Aus dem Englischen übersetzt

Geoffrey Everest Hinton (* 6. Dezember 1947) ist ein britisch-kanadischer Informatiker und Nobelpreisträger, der für seine Pionierarbeit an künstlichen neuronalen Netzen und Deep Learning bekannt ist und den Titel 'Godfather of AI' trägt. Er ist emeritierter Universitätsprofessor an der University of Toronto.

Geoffrey Everest Hinton (geboren am 6. Dezember 1947) ist ein britisch-kanadischer Informatiker, Kognitionswissenschaftler und Kognitionspsychologe. Er ist weithin bekannt für seine grundlegenden Arbeiten zu künstlichen neuronalen Netzen, die ihm den Titel „Pate der KI" einbrachten. Er ist emeritierter Universitätsprofessor an der Universität von Toronto und Träger des Turing Award 2018 sowie des Nobelpreises für Physik 2024.

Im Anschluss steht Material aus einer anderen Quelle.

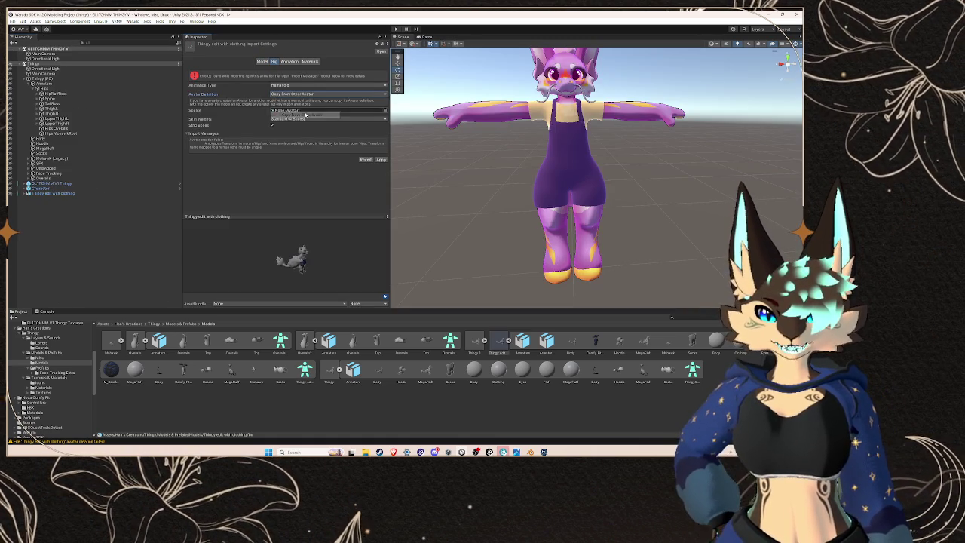
click(386, 110)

Hintons Forschung war zentral für die Entwicklung von Deep Learning, einem Teilgebiet des maschinellen Lernens, das mehrschichtige neuronale Netze verwendet, um komplexe Muster in Daten zu modellieren. Zu seinen Beiträgen gehören die Popularisierung des Backpropagation-Algorithmus, die Erfindung von Boltzmann-Maschinen und das Design von AlexNet, einem Durchbruch in der Computer Vision. Er war auch eine prominente Stimme zu den Risiken der künstlichen Intelligenz und trat 2023 von Google zurück, um frei über diese Bedenken zu sprechen.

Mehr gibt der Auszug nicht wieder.